Exercise prompt: Copy the lines below word for word, leaving out the pictures.

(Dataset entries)

------------------------------------

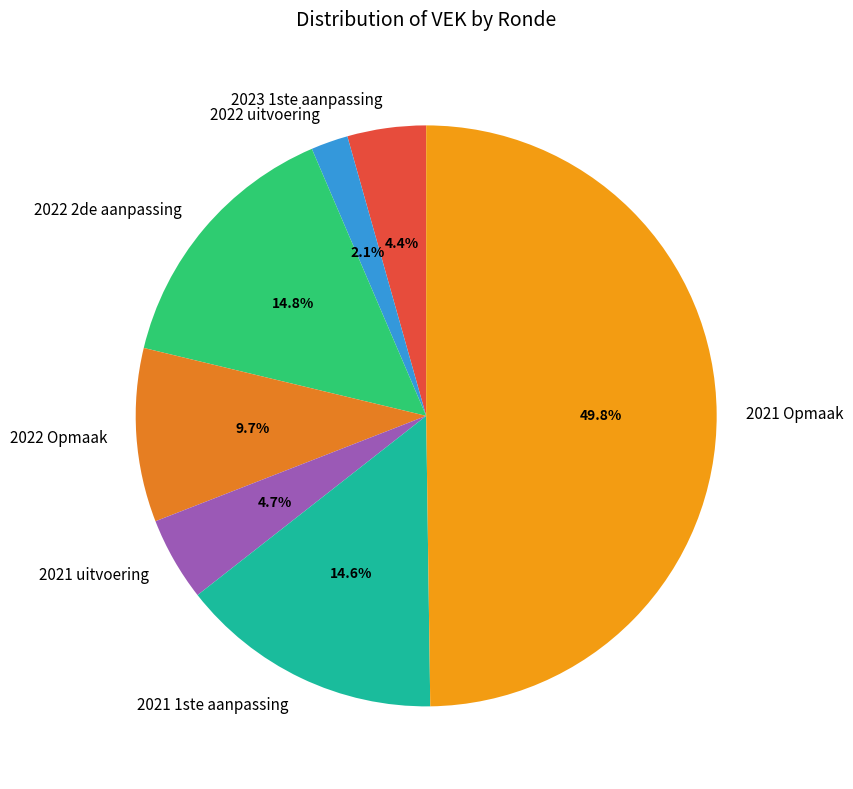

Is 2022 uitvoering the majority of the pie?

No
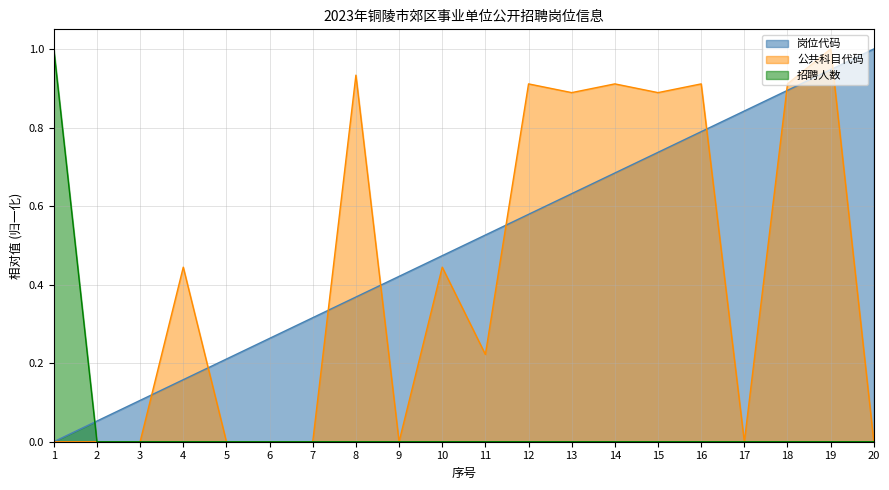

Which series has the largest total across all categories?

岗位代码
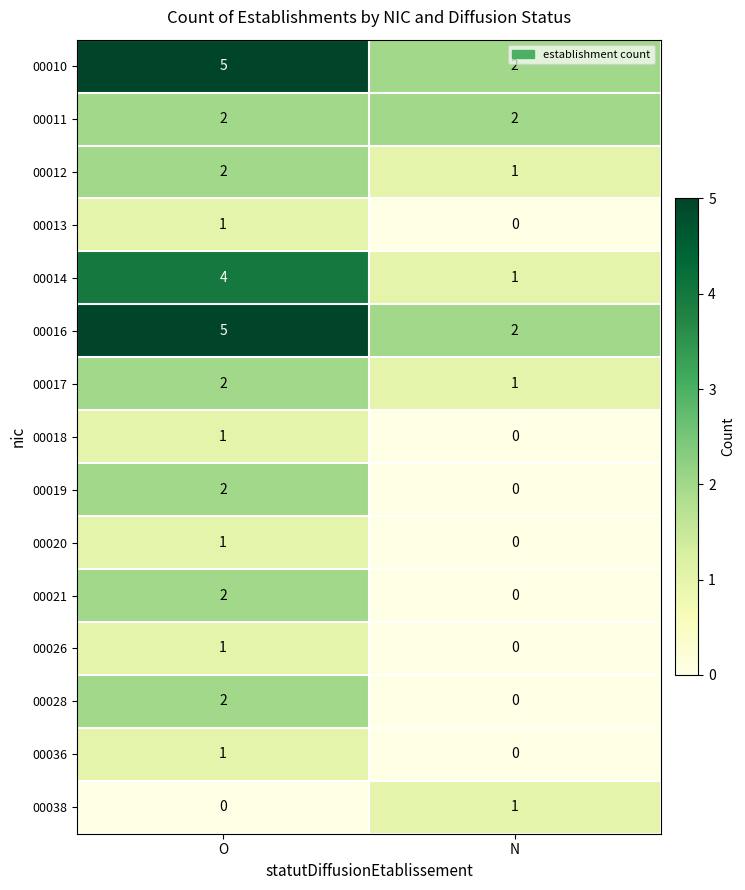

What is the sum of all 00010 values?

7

------------------------------------

Solution for this task:
Is 2022 uitvoering the majority of the pie?

No

Which series has the largest total across all categories?

岗位代码

What is the sum of all 00010 values?

7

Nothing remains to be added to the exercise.